Information technology and networked advocacy
The widespread availability of the internet, mobile telephones, and related communications technologies enabling users to overcome the transaction costs of collective action has begun to change the previous models of advocacy.

Due to information technology and its ability to provide an abundance of information, there are fewer to no costs for group forming. Coordination is now much easier for human rights organizations to track human rights violators and use the information to advocate for those in need.

One effect is that it is harder for governments to block information they do not want their citizens to obtain.  The increase in technology makes it nearly impossible for information not to penetrate everyone around the globe making it easier for human rights organizations to monitor and ensure rights are being protected.

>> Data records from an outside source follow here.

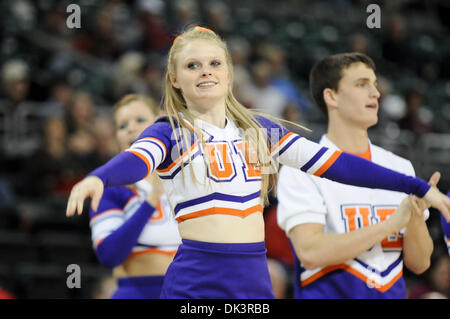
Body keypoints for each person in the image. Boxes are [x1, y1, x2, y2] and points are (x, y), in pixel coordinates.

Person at [66, 27, 450, 299]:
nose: (206, 72)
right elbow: (137, 158)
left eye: (214, 63)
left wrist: (416, 187)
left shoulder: (261, 131)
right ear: (175, 79)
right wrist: (100, 177)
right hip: (197, 278)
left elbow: (337, 164)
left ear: (229, 73)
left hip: (253, 279)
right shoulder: (169, 130)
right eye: (193, 66)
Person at [277, 52, 438, 299]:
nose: (375, 93)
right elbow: (311, 253)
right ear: (331, 96)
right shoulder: (302, 168)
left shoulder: (400, 167)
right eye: (362, 84)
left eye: (374, 84)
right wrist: (391, 225)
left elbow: (420, 263)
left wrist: (415, 218)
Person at [89, 94, 181, 298]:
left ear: (160, 123)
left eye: (140, 120)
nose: (130, 128)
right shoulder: (111, 187)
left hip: (193, 294)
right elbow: (109, 255)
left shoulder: (188, 179)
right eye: (122, 126)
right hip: (139, 292)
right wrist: (151, 200)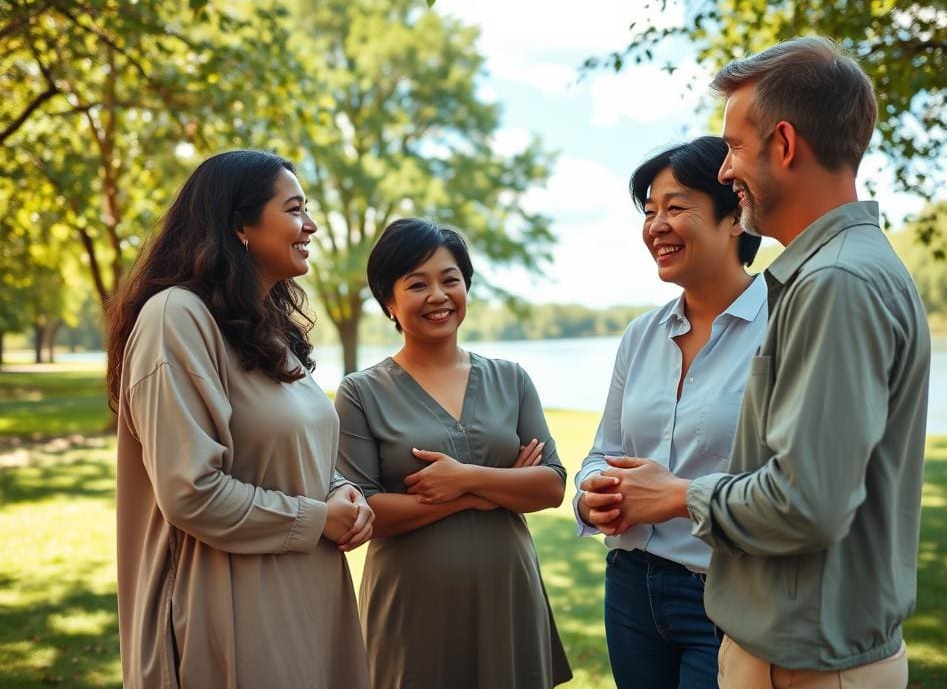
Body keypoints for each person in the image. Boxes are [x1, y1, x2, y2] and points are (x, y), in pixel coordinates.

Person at [603, 37, 930, 688]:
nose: (725, 170)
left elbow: (806, 501)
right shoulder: (834, 272)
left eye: (734, 147)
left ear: (783, 144)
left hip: (806, 665)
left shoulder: (836, 282)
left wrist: (674, 496)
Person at [107, 150, 373, 688]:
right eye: (295, 209)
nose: (311, 225)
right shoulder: (175, 318)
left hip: (309, 598)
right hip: (227, 609)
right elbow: (191, 491)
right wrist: (315, 519)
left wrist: (343, 489)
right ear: (239, 224)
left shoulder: (266, 325)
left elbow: (296, 448)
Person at [334, 217, 573, 689]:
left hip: (508, 597)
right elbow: (364, 513)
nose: (439, 296)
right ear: (390, 303)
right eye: (417, 284)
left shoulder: (512, 378)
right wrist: (488, 491)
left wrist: (465, 478)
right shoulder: (361, 393)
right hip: (413, 607)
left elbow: (550, 485)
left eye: (450, 280)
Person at [574, 136, 764, 688]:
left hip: (726, 590)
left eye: (676, 207)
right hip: (631, 587)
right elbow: (601, 454)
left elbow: (794, 482)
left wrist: (674, 496)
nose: (656, 224)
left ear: (734, 217)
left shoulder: (784, 326)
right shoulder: (641, 335)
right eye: (650, 211)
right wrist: (594, 495)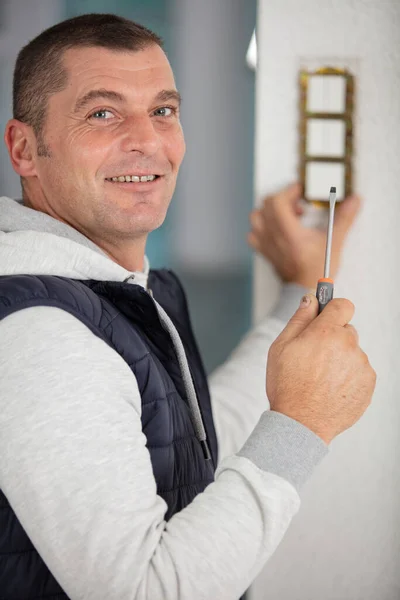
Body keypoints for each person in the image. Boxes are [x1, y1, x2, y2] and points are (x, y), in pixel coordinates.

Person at [0, 13, 376, 600]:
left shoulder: (115, 292)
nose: (147, 140)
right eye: (102, 113)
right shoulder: (44, 333)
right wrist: (303, 425)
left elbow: (197, 449)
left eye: (162, 110)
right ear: (25, 149)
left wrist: (294, 297)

In addition, the fact that the Internet provides a platform for easy group forming, the use of an institutional organization is not essential.  With social networking sites and blogs, any individual can perpetuate collective action with the right tools and audience.  The need for a hierarchy is diminishing with the great abundance of information available.

Using the Arts 
Some campaigners use the arts to get their message across. For example, radical cheerleading is used at demonstrations to promote a radical message in a media-friendly, people-friendly way.

Demonstrations 
A demonstration is a form of nonviolent action by groups of people in favor of a political or other cause, normally consisting of walking in a march and a meeting (rally) to hear speakers

Petitions 
A petition is a request to change something, most commonly made to a government official or public entity

Social media 
The use of social media is helping campaigners to recruit members and communicate.  Social media can take many different forms, including Internet forums, weblogs, social blogs, wikis, podcasts, pictures and video.

Influencing Parliament 
In the UK, Parliamentary Outreach works with NGOs to help them to understand Parliamentary processes

Freedom of Information Legislation 
Campaigners can now use Freedom of Information legislation to request Government held information and receive it freely or at minimum cost.